[Source records]
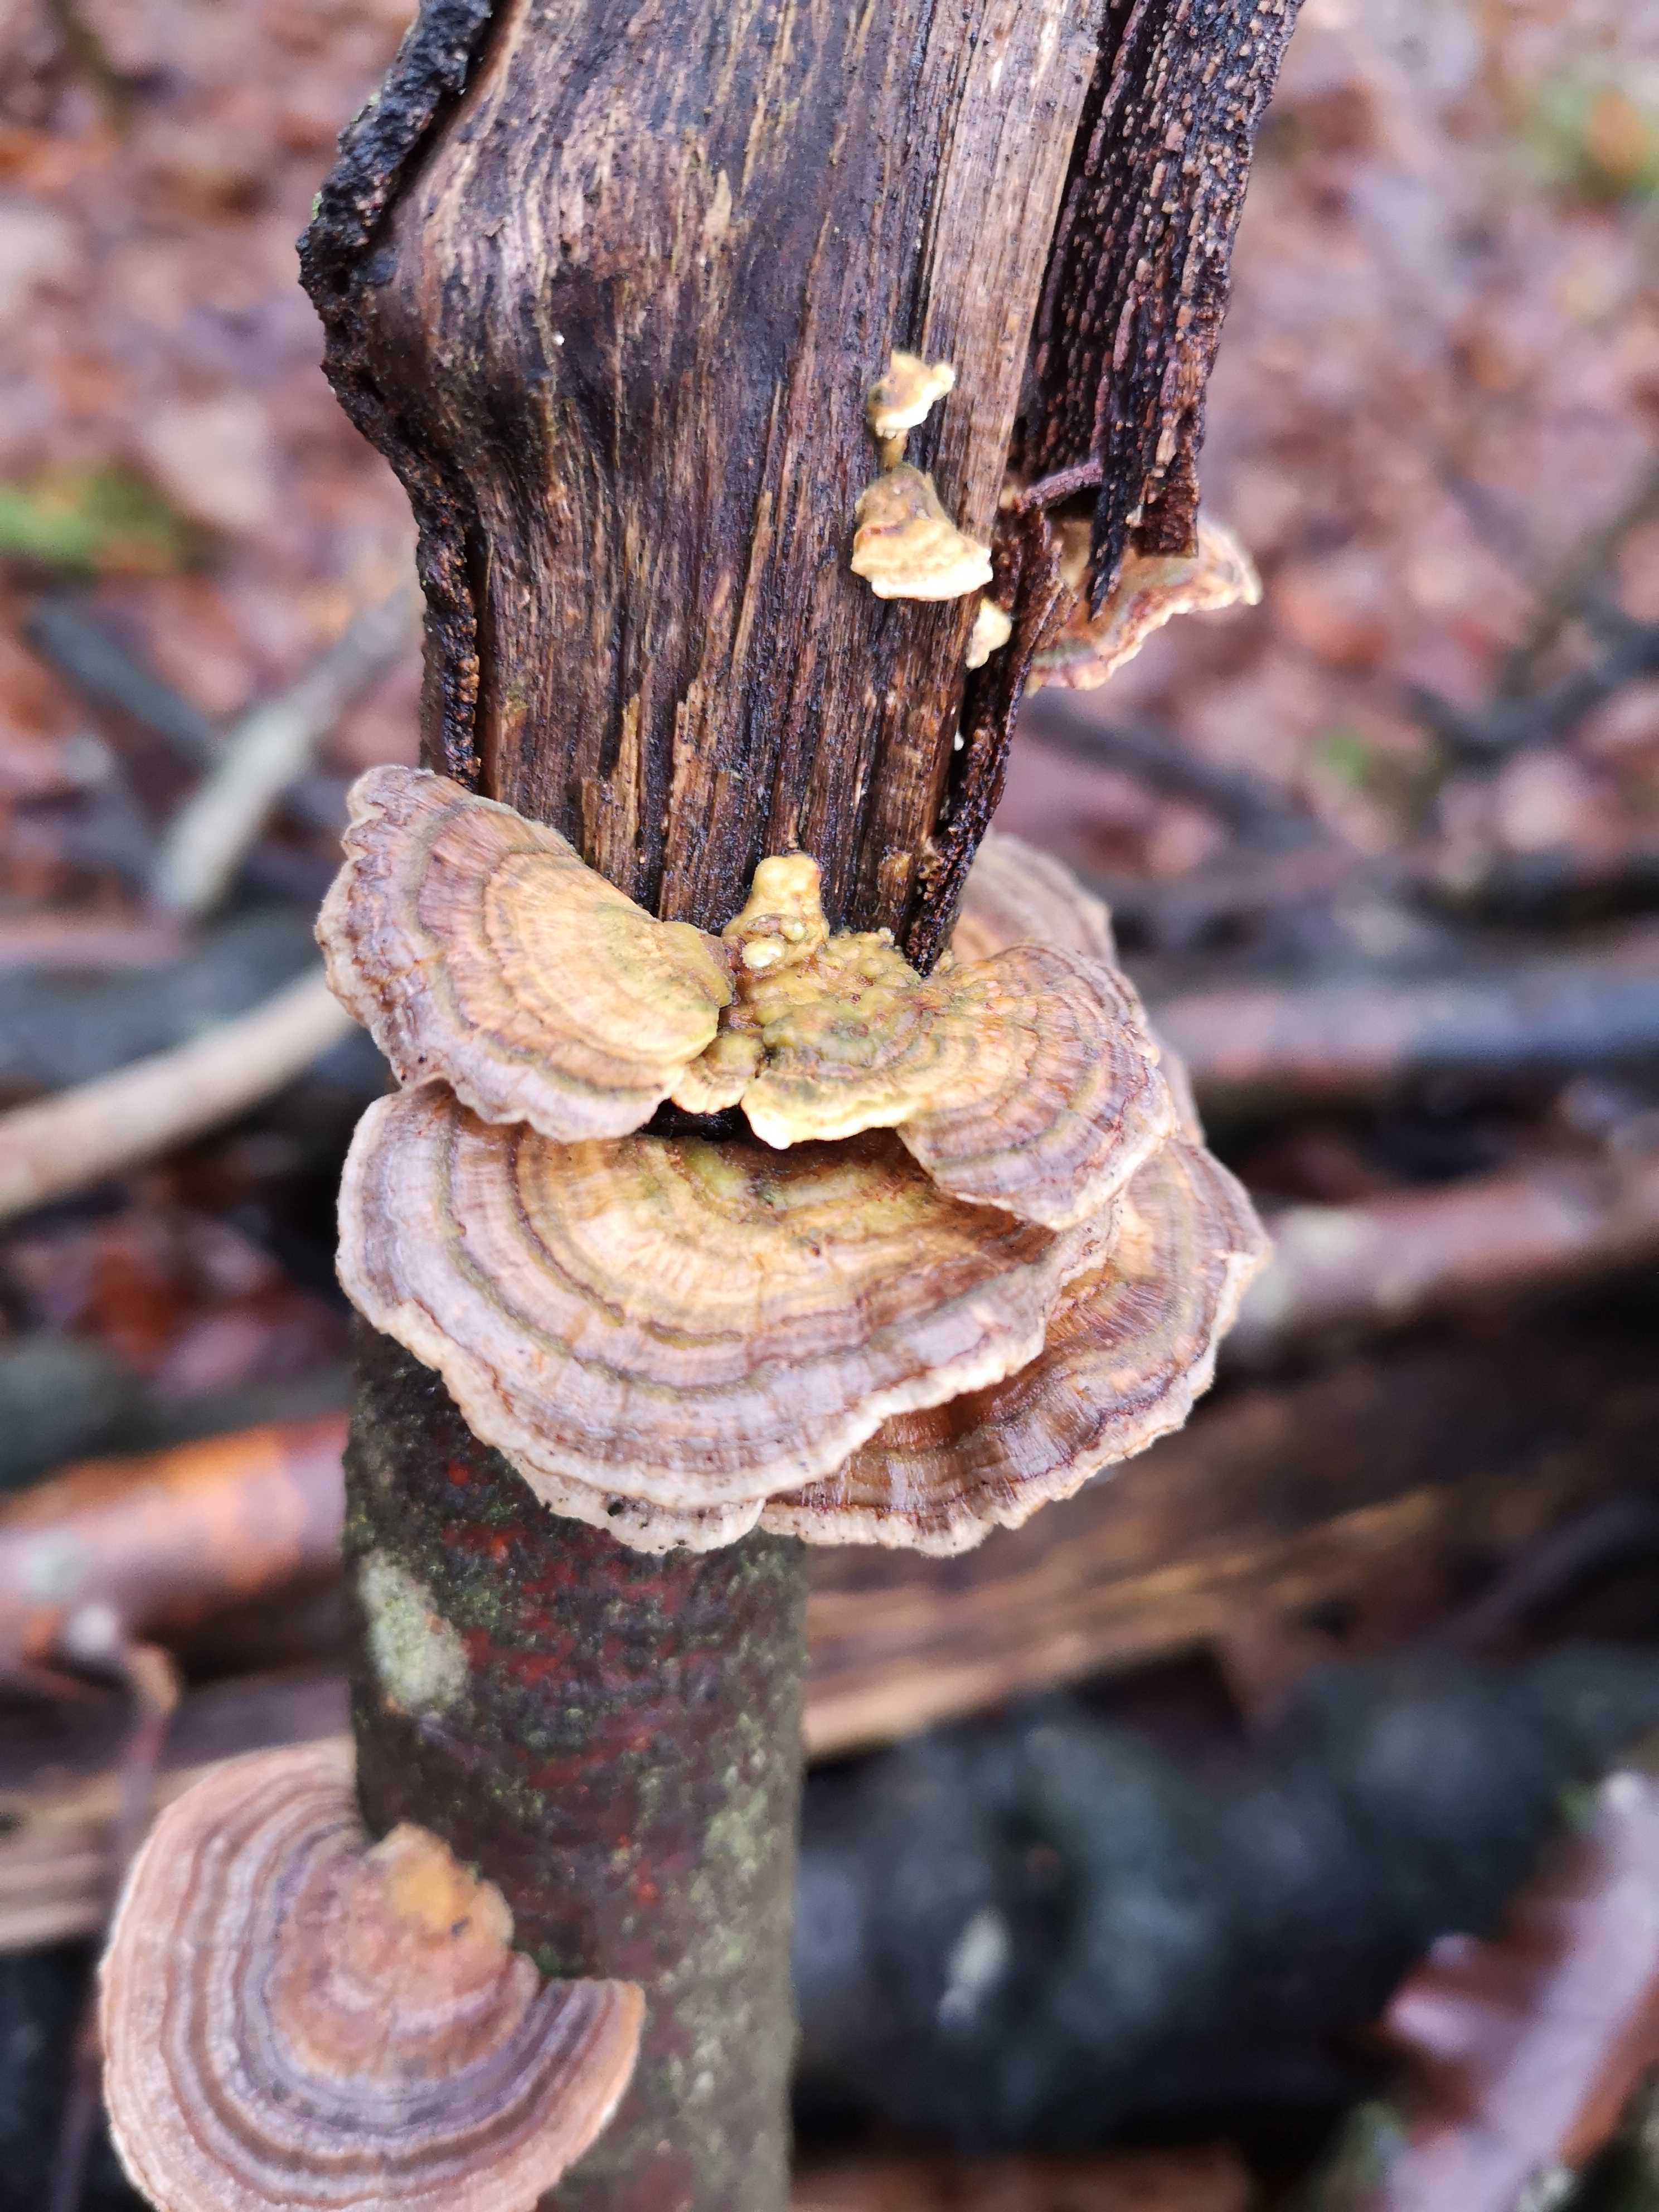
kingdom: Fungi
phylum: Basidiomycota
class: Agaricomycetes
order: Polyporales
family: Polyporaceae
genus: Trametes
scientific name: Trametes versicolor
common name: broget læderporesvamp
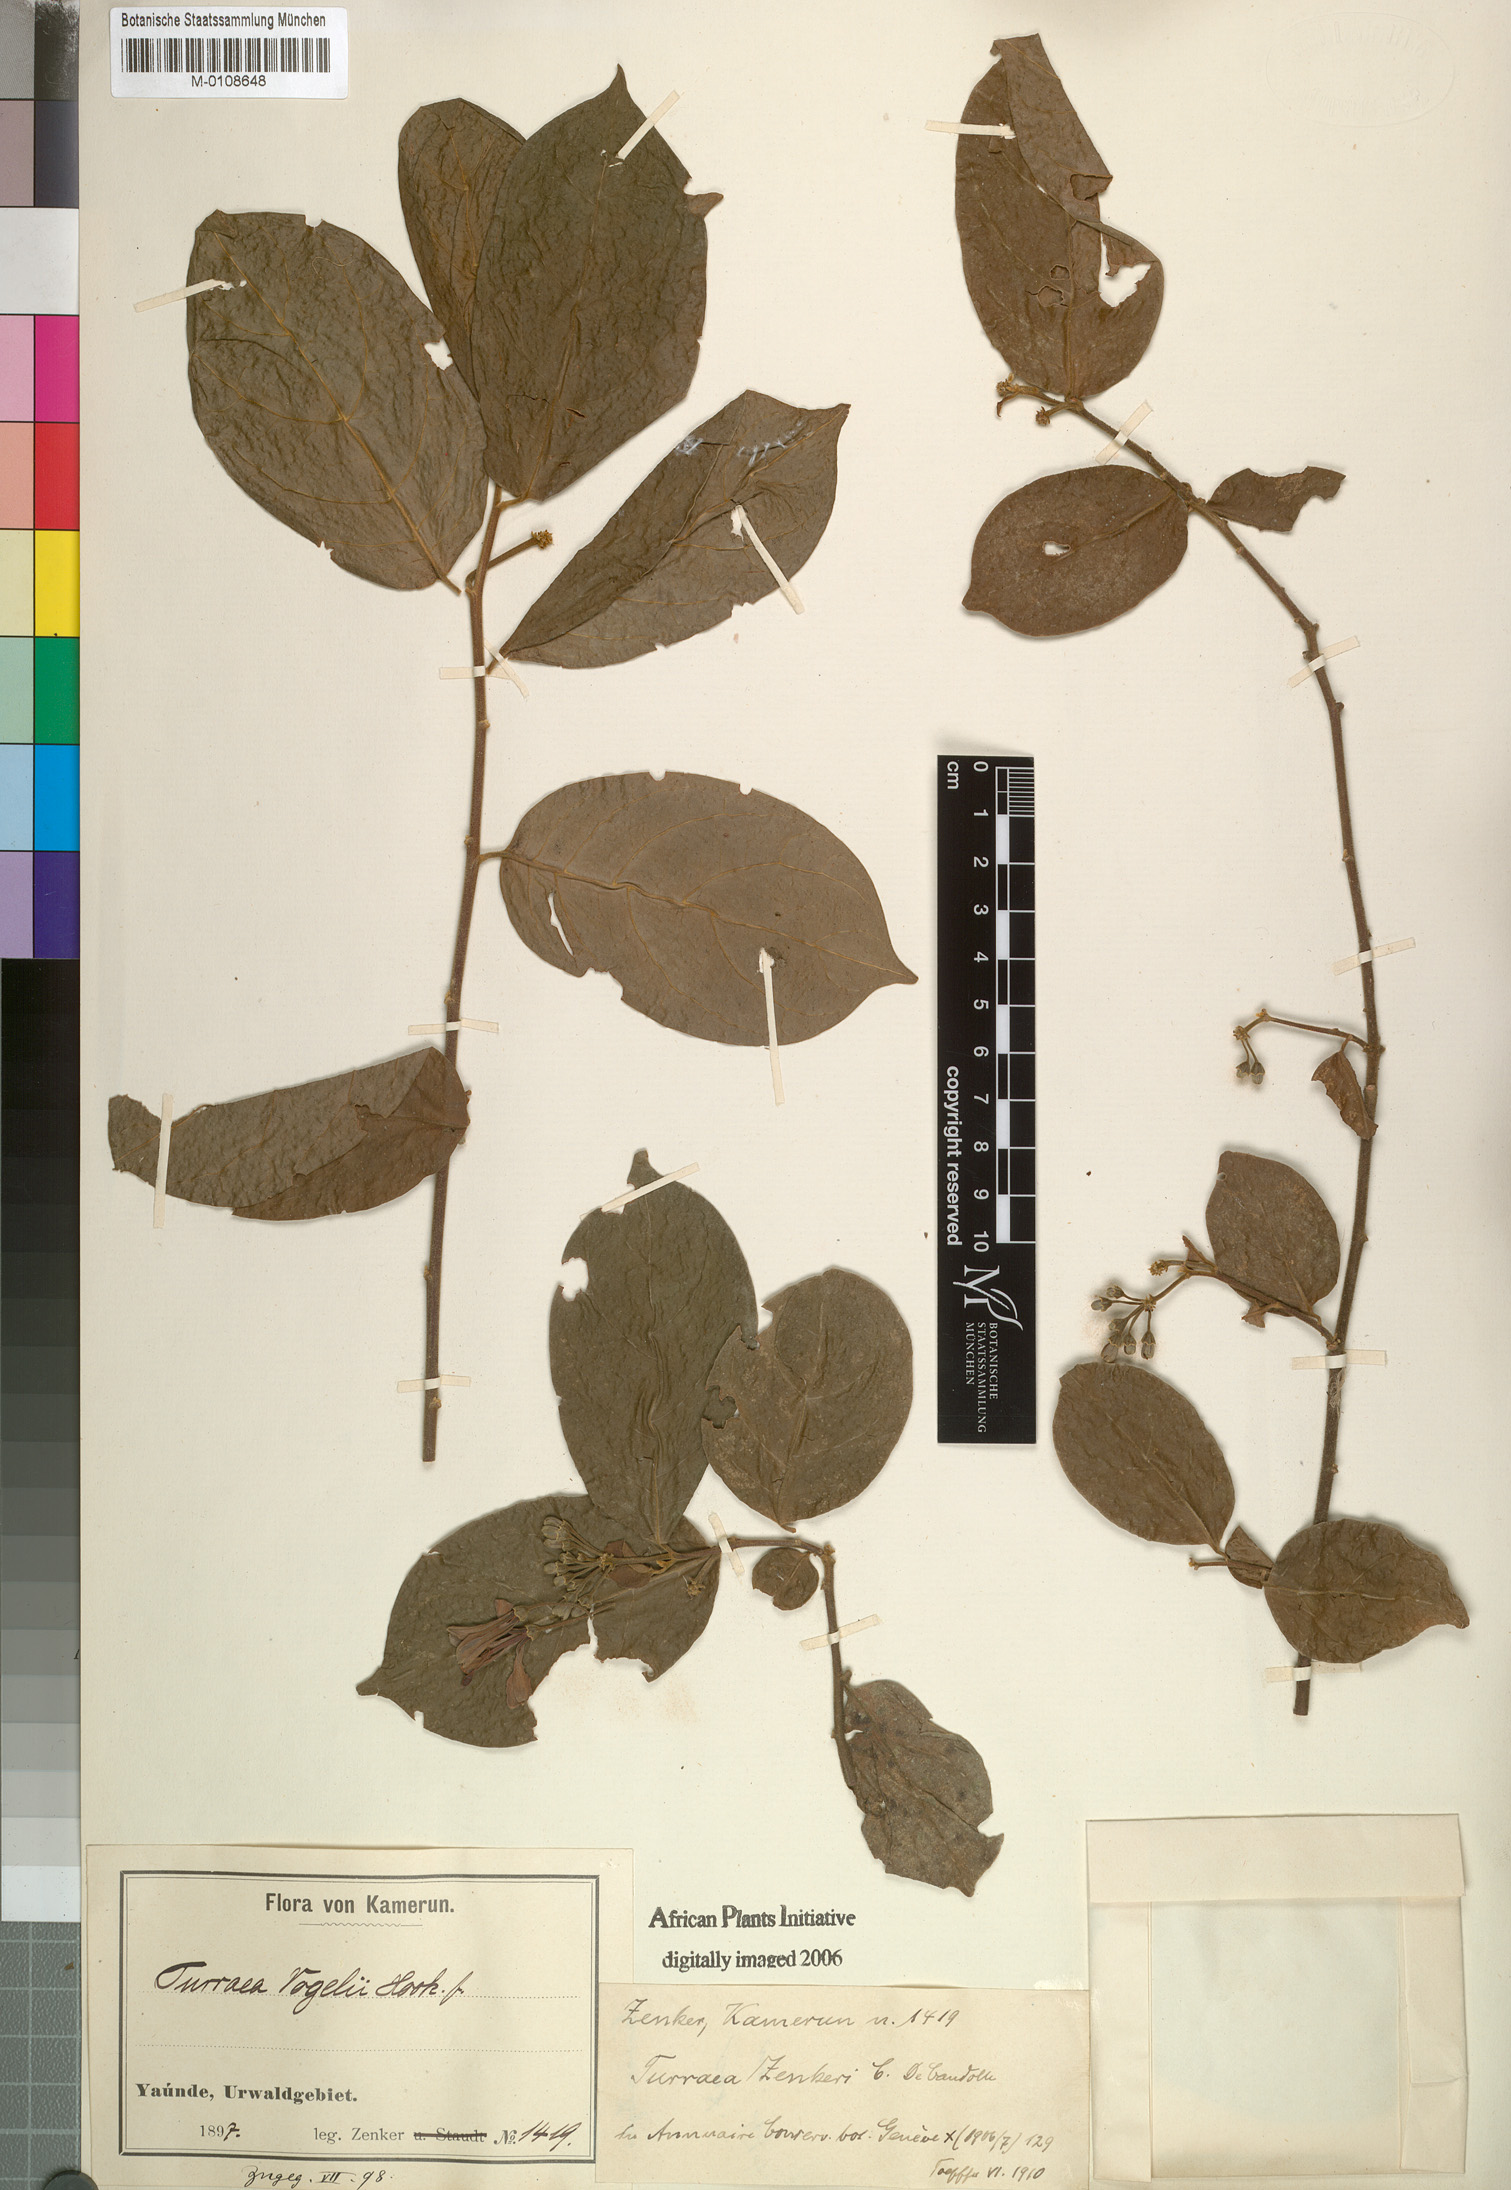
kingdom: Plantae
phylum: Tracheophyta
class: Magnoliopsida
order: Sapindales
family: Meliaceae
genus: Turraea
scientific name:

> _Problem_: Write every line above as a JSON list of strings, one string per line, skipping blank lines. Leave the pictures out.

> _Response for this exercise_:
[
  "kingdom: Fungi",
  "phylum: Basidiomycota",
  "class: Agaricomycetes",
  "order: Polyporales",
  "family: Polyporaceae",
  "genus: Trametes",
  "scientific name: Trametes versicolor",
  "common name: broget læderporesvamp",
  "kingdom: Plantae",
  "phylum: Tracheophyta",
  "class: Magnoliopsida",
  "order: Sapindales",
  "family: Meliaceae",
  "genus: Turraea",
  "scientific name:"
]